Portugal profundo: um passeio pelas SALINAS de Rio Maior

Salinas Rio Maior, By Paula Abreu (02.2018)

No sopé das Serras de Aire e Candeeiros encontra-se um dos poucos locais de produção de sal-gema em Portugal (penso que só há mais um, em Loulé, e aí é obtido em minas). As salinas de Rio Maior são em tudo semelhantes às que se encontram junto ao mar, sendo que aqui a água salgada é extraída de um poço. Em redor destas os antigos armazéns de sal, quase todos adaptados ao comércio, são totalmente construídos em madeira desde as paredes, à portas e até mesmo às fechaduras!


Portugal é cheio de segredinhos bem guardados.

Descobri-los é das melhores e mais enriquecedoras experiências por aqui.

É o mestre cuteleiro à moda antiga no Alentejo...

...o velho queijeiro que ordenha as ovelhas e produz maravilhas da mesma maneira há décadas

a quinta pequenina que produz vinhos e geleias dos deuses…

Foi em busca de mais uma história dessas para contar que fui parar nas salinas de Rio Maior.

Para começar, uma curiosidade: elas são as únicas salinas portuguesas longe do mar. Mais precisamente: a 30 quilômetros de distância da costa.

Aqui a extração tradicional do sal é uma ciência passada de geração em geração e um passatempo delicioso de acompanhar

Extração de sal desde o século 12 – verdadeiro museu ao ar livre (By Paula Abreu, 02.2018)

  • Bifana à moda da "Salina"


O fenômeno acontece pela proximidade da Serra dos Candeeiros, onde há uma imensa jazida de sal gema.


Senhor Fernando Lopes em ação: o negócio da família já está na quarta geração


Ali, características geográficas permitem que as águas da chuva penetrem na rocha criando cursos de água subterrâneos.


  • A secagem artesanal do sal: de abril a outubro.

  • As piscinas de secagem e o sal empilhado em pirâmides.

  • Uma Viagem no tempo...


O contato com o sal dá origem a uma água que é impressionantemente sete vezes mais salgada do que a água do mar.
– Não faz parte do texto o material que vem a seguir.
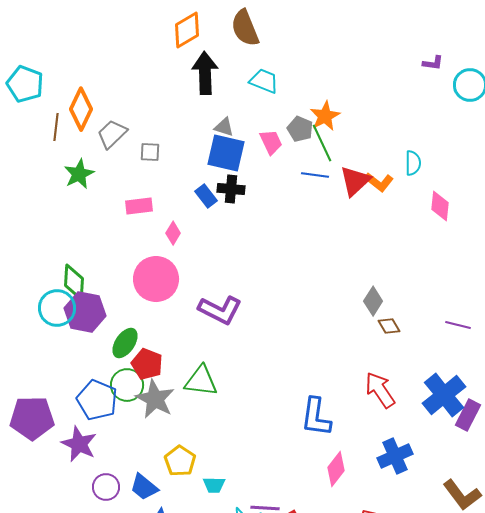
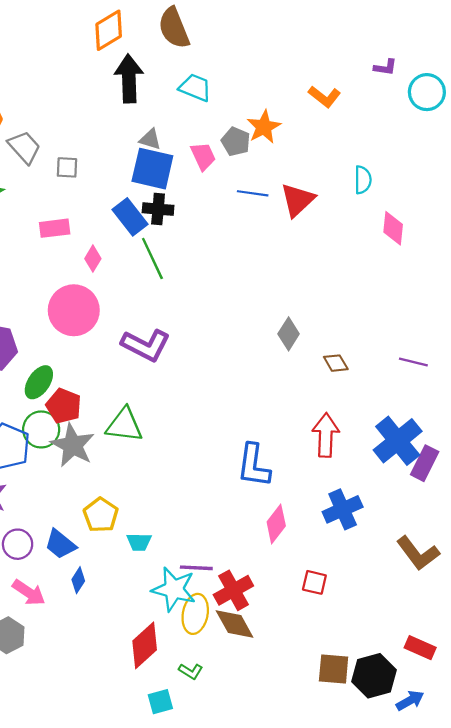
gray trapezoid: (112, 134) -> (24, 147), turned 92
green line: (322, 143) -> (152, 259), moved
orange L-shape: (379, 182) -> (325, 97), moved
blue rectangle: (206, 196) -> (130, 217), size x1.4
gray diamond: (373, 301) -> (289, 334), moved
red arrow: (380, 390) -> (326, 435), turned 36

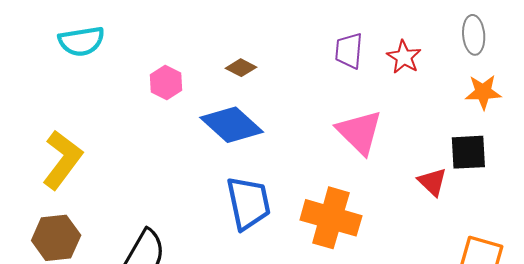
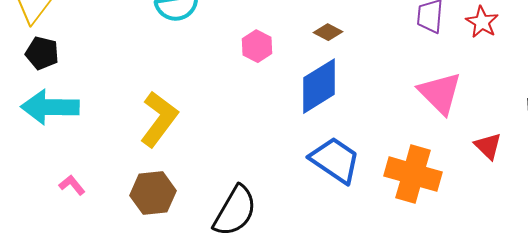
blue diamond: (232, 125) -> (319, 86), turned -74
red triangle: (432, 182) -> (488, 146), moved
blue trapezoid: (248, 203) -> (335, 160), turned -44

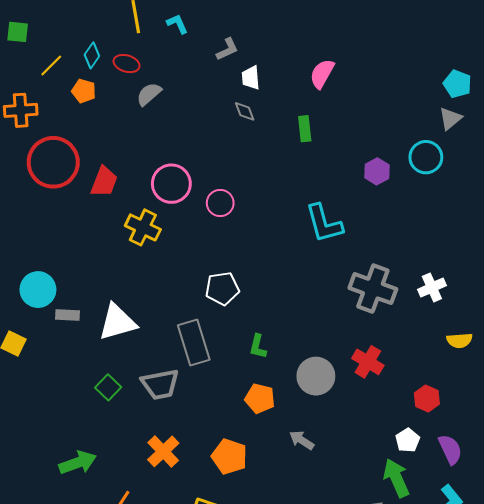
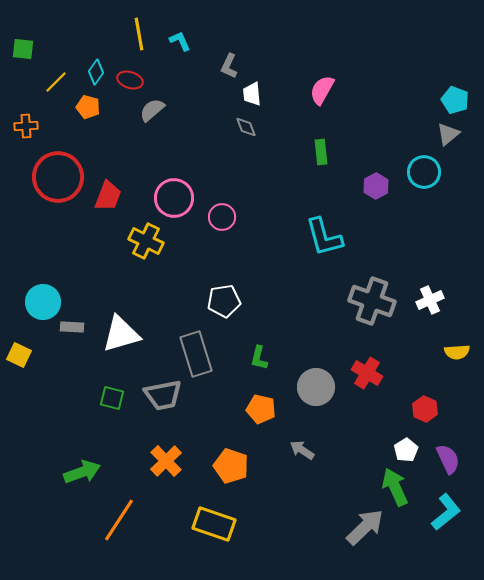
gray L-shape: (227, 49) -> (229, 66), turned 140
orange cross: (21, 110) -> (26, 126), size x0.7
green rectangle: (305, 129) -> (321, 152), moved
green square: (108, 387) -> (112, 398), turned -30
O resto é trabalho do homem.


Depois de bombeada para poços, a água vai para piscinas rasinhas onde, sob a ação do calor e do vento, evapora naturalmente dentro de uma semana, em média. O manejo é pura sapiência. No final, grandes pirâmides de sal ficam secando antes de serem embalados para a venda. Assim, sem nenhum aditivo químico. Iodo? Nem pensar.

...e a famosa bifaninha à moda de Salinas!

Em redor das piscinas, lá estão as famosas casas de madeira e ruas de pedra. As casas, antigos armazéns de sal, são hoje lojinhas que vendem sal, claro, mas também peças de cerâmica e artesanato em geral... E uma bifana (sanduíche de carne de porco grelhada) que fica simplesmente imperdível acompanhada de uma cervejinha gelada. Pronto, só assim o programa está completo.